Exercise input below:

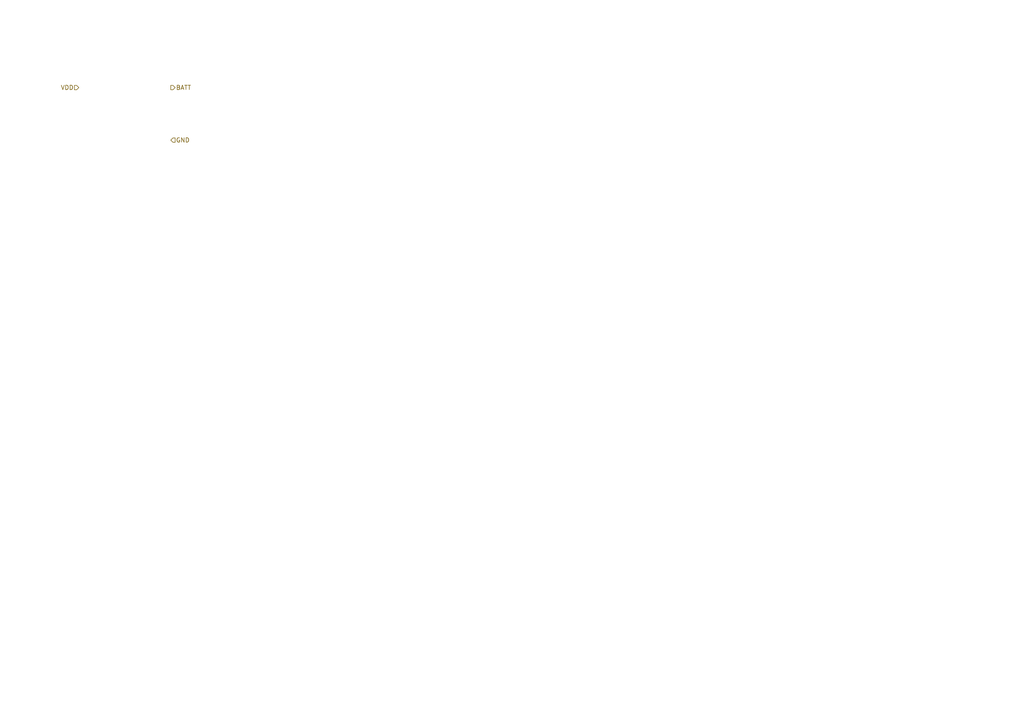
<source format=kicad_sch>
(kicad_sch
	(version 20231120)
	(generator "eeschema")
	(generator_version "8.0")
	(uuid "86e2b57e-df36-46e8-88b1-1da65eea176b")
	(paper "A4")
	(lib_symbols)
	(hierarchical_label "GND"
		(shape input)
		(at 49.53 40.64 0)
		(fields_autoplaced yes)
		(effects
			(font
				(size 1.27 1.27)
			)
			(justify left)
		)
		(uuid "8d1832e4-85e7-4b37-b685-1d402651ed73")
	)
	(hierarchical_label "VDD"
		(shape input)
		(at 22.86 25.4 180)
		(fields_autoplaced yes)
		(effects
			(font
				(size 1.27 1.27)
			)
			(justify right)
		)
		(uuid "9b9a38b2-4b52-4def-9ecf-38fc51a42ddb")
	)
	(hierarchical_label "BATT"
		(shape output)
		(at 49.53 25.4 0)
		(fields_autoplaced yes)
		(effects
			(font
				(size 1.27 1.27)
			)
			(justify left)
		)
		(uuid "a473c65c-5f68-4d1f-8ab8-daa86fff7526")
	)
)

</source>
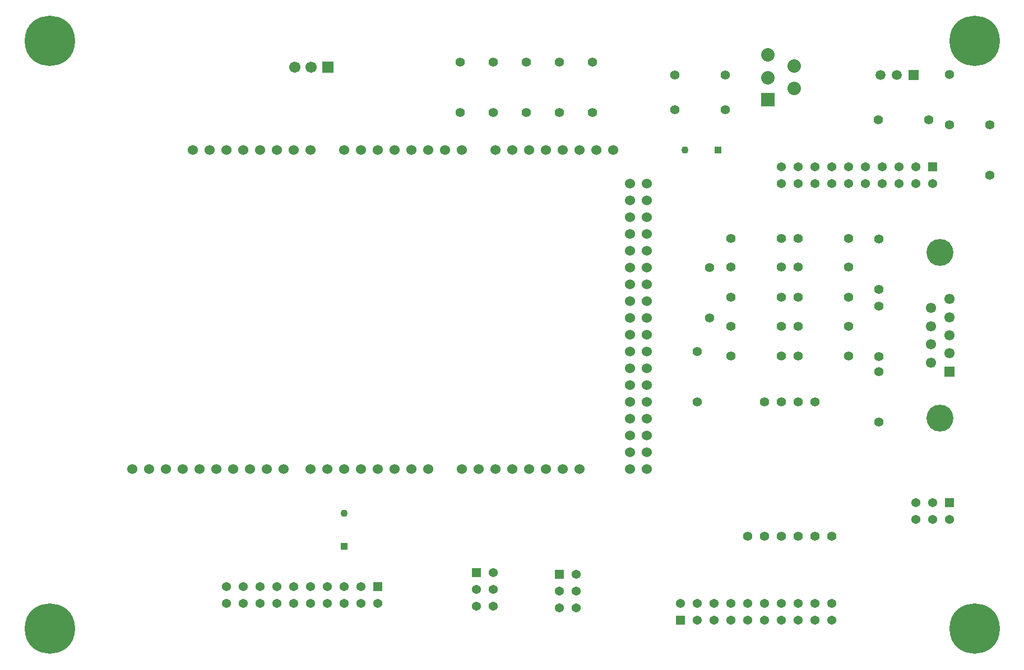
<source format=gbr>
G04 Layer_Color=255*
%FSLAX23Y23*%
%MOIN*%
%TF.FileFunction,Pads,Top*%
%TF.Part,Single*%
G01*
G75*
%TA.AperFunction,ViaPad*%
%ADD12C,0.300*%
%TA.AperFunction,ComponentPad*%
%ADD13C,0.055*%
%ADD14C,0.043*%
%ADD15R,0.043X0.043*%
%ADD16C,0.054*%
%ADD17R,0.054X0.054*%
%ADD18R,0.054X0.054*%
%ADD19R,0.067X0.067*%
%ADD20C,0.067*%
%ADD21R,0.043X0.043*%
%ADD22C,0.060*%
%ADD23C,0.061*%
%ADD24C,0.160*%
%ADD25R,0.061X0.061*%
%ADD26C,0.080*%
%ADD27R,0.080X0.080*%
%ADD28C,0.059*%
%ADD29R,0.059X0.059*%
D12*
X1250Y4750D02*
D03*
X6750D02*
D03*
Y1250D02*
D03*
X1250D02*
D03*
D13*
X3888Y4626D02*
D03*
Y4326D02*
D03*
X4478D02*
D03*
Y4626D02*
D03*
X4281Y4326D02*
D03*
Y4626D02*
D03*
X4085Y4326D02*
D03*
Y4626D02*
D03*
X6479Y4281D02*
D03*
X6179D02*
D03*
X6600Y4550D02*
D03*
Y4250D02*
D03*
X6840D02*
D03*
Y3950D02*
D03*
X5268Y4547D02*
D03*
X4968D02*
D03*
Y4341D02*
D03*
X5268D02*
D03*
X6180Y2480D02*
D03*
Y2780D02*
D03*
X6000Y3225D02*
D03*
X5700D02*
D03*
X5600D02*
D03*
X5300D02*
D03*
X6180Y3170D02*
D03*
Y2870D02*
D03*
X6000Y3405D02*
D03*
X5700D02*
D03*
X5600D02*
D03*
X5300D02*
D03*
X6180Y3570D02*
D03*
Y3270D02*
D03*
X6000Y3575D02*
D03*
X5700D02*
D03*
X5600D02*
D03*
X5300D02*
D03*
X3691Y4626D02*
D03*
Y4326D02*
D03*
X5500Y2600D02*
D03*
X5600D02*
D03*
X5700D02*
D03*
X5800D02*
D03*
X5400Y1800D02*
D03*
X5500D02*
D03*
X5600D02*
D03*
X5700D02*
D03*
X5800D02*
D03*
X5900D02*
D03*
X5300Y3050D02*
D03*
X5600D02*
D03*
X5700D02*
D03*
X6000D02*
D03*
X5175Y3400D02*
D03*
Y3100D02*
D03*
X5100Y2600D02*
D03*
Y2900D02*
D03*
X5300Y2875D02*
D03*
X5600D02*
D03*
X5700D02*
D03*
X6000D02*
D03*
D14*
X5028Y4100D02*
D03*
X3002Y1939D02*
D03*
D15*
X5225Y4100D02*
D03*
D16*
X3889Y1385D02*
D03*
X3789D02*
D03*
X3889Y1485D02*
D03*
X3789D02*
D03*
X3889Y1585D02*
D03*
X6400Y1900D02*
D03*
Y2000D02*
D03*
X6500Y1900D02*
D03*
Y2000D02*
D03*
X6600Y1900D02*
D03*
X5600Y3900D02*
D03*
Y4000D02*
D03*
X5700Y3900D02*
D03*
Y4000D02*
D03*
X5800Y3900D02*
D03*
Y4000D02*
D03*
X5900Y3900D02*
D03*
Y4000D02*
D03*
X6000Y3900D02*
D03*
Y4000D02*
D03*
X6100Y3900D02*
D03*
Y4000D02*
D03*
X6200Y3900D02*
D03*
Y4000D02*
D03*
X6300Y3900D02*
D03*
Y4000D02*
D03*
X6400Y3900D02*
D03*
Y4000D02*
D03*
X6500Y3900D02*
D03*
X5900Y1400D02*
D03*
Y1300D02*
D03*
X5800Y1400D02*
D03*
Y1300D02*
D03*
X5700Y1400D02*
D03*
Y1300D02*
D03*
X5600Y1400D02*
D03*
Y1300D02*
D03*
X5500Y1400D02*
D03*
Y1300D02*
D03*
X5400Y1400D02*
D03*
Y1300D02*
D03*
X5300Y1400D02*
D03*
Y1300D02*
D03*
X5200Y1400D02*
D03*
Y1300D02*
D03*
X5100Y1400D02*
D03*
Y1300D02*
D03*
X5000Y1400D02*
D03*
X4381Y1375D02*
D03*
X4281D02*
D03*
X4381Y1475D02*
D03*
X4281D02*
D03*
X4381Y1575D02*
D03*
X2300Y1400D02*
D03*
Y1500D02*
D03*
X2400Y1400D02*
D03*
Y1500D02*
D03*
X2500Y1400D02*
D03*
Y1500D02*
D03*
X2600Y1400D02*
D03*
Y1500D02*
D03*
X2700Y1400D02*
D03*
Y1500D02*
D03*
X2800Y1400D02*
D03*
Y1500D02*
D03*
X2900Y1400D02*
D03*
Y1500D02*
D03*
X3000Y1400D02*
D03*
Y1500D02*
D03*
X3100Y1400D02*
D03*
Y1500D02*
D03*
X3200Y1400D02*
D03*
D17*
X3789Y1585D02*
D03*
X4281Y1575D02*
D03*
D18*
X6600Y2000D02*
D03*
X6500Y4000D02*
D03*
X5000Y1300D02*
D03*
X3200Y1500D02*
D03*
D19*
X2904Y4596D02*
D03*
D20*
X2805D02*
D03*
X2707D02*
D03*
D21*
X3002Y1742D02*
D03*
D22*
X3000Y4100D02*
D03*
X3100D02*
D03*
X3200D02*
D03*
X3300D02*
D03*
X3400D02*
D03*
X3500D02*
D03*
X3600D02*
D03*
X3700D02*
D03*
X3900D02*
D03*
X4000D02*
D03*
X4100D02*
D03*
X4200D02*
D03*
X4300D02*
D03*
X4400D02*
D03*
X4500D02*
D03*
X4600D02*
D03*
X2100D02*
D03*
X2200D02*
D03*
X2300D02*
D03*
X2400D02*
D03*
X2500D02*
D03*
X2600D02*
D03*
X2700D02*
D03*
X2800D02*
D03*
X3700Y2200D02*
D03*
X3800D02*
D03*
X3900D02*
D03*
X4000D02*
D03*
X4100D02*
D03*
X4200D02*
D03*
X4300D02*
D03*
X4400D02*
D03*
X2800D02*
D03*
X2900D02*
D03*
X3000D02*
D03*
X3100D02*
D03*
X3200D02*
D03*
X3300D02*
D03*
X3400D02*
D03*
X3500D02*
D03*
X2640D02*
D03*
X2540D02*
D03*
X2440D02*
D03*
X2340D02*
D03*
X2240D02*
D03*
X2140D02*
D03*
X2040D02*
D03*
X1940D02*
D03*
X1840D02*
D03*
X1740D02*
D03*
X4700D02*
D03*
X4800D02*
D03*
X4700Y2300D02*
D03*
X4800D02*
D03*
X4700Y2400D02*
D03*
X4800D02*
D03*
X4700Y2500D02*
D03*
X4800D02*
D03*
X4700Y2600D02*
D03*
X4800D02*
D03*
X4700Y2700D02*
D03*
X4800D02*
D03*
X4700Y2800D02*
D03*
X4800D02*
D03*
X4700Y2900D02*
D03*
X4800D02*
D03*
X4700Y3000D02*
D03*
X4800D02*
D03*
X4700Y3100D02*
D03*
X4800D02*
D03*
X4700Y3200D02*
D03*
X4800D02*
D03*
X4700Y3300D02*
D03*
X4800D02*
D03*
X4700Y3400D02*
D03*
X4800D02*
D03*
X4700Y3500D02*
D03*
X4800D02*
D03*
X4700Y3600D02*
D03*
X4800D02*
D03*
X4700Y3700D02*
D03*
X4800D02*
D03*
X4700Y3800D02*
D03*
X4800D02*
D03*
X4700Y3900D02*
D03*
X4800D02*
D03*
D23*
X6490Y3160D02*
D03*
Y3052D02*
D03*
Y2944D02*
D03*
X6602Y3214D02*
D03*
Y3106D02*
D03*
Y2998D02*
D03*
Y2890D02*
D03*
X6490Y2836D02*
D03*
D24*
X6546Y2506D02*
D03*
Y3490D02*
D03*
D25*
X6602Y2782D02*
D03*
D26*
X5522Y4667D02*
D03*
X5679Y4600D02*
D03*
X5522Y4533D02*
D03*
X5679Y4467D02*
D03*
D27*
X5522Y4400D02*
D03*
D28*
X6191Y4547D02*
D03*
X6289D02*
D03*
D29*
X6388D02*
D03*
%TF.MD5,c36513450923fb2afe2d06c48a206b17*%
M02*

</source>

End of Exercise input.

_What you should do:_
Search the entries for the string "AperFunction" and return each line where it turns up.

_Reply to the task:_
%TA.AperFunction,ViaPad*%
%TA.AperFunction,ComponentPad*%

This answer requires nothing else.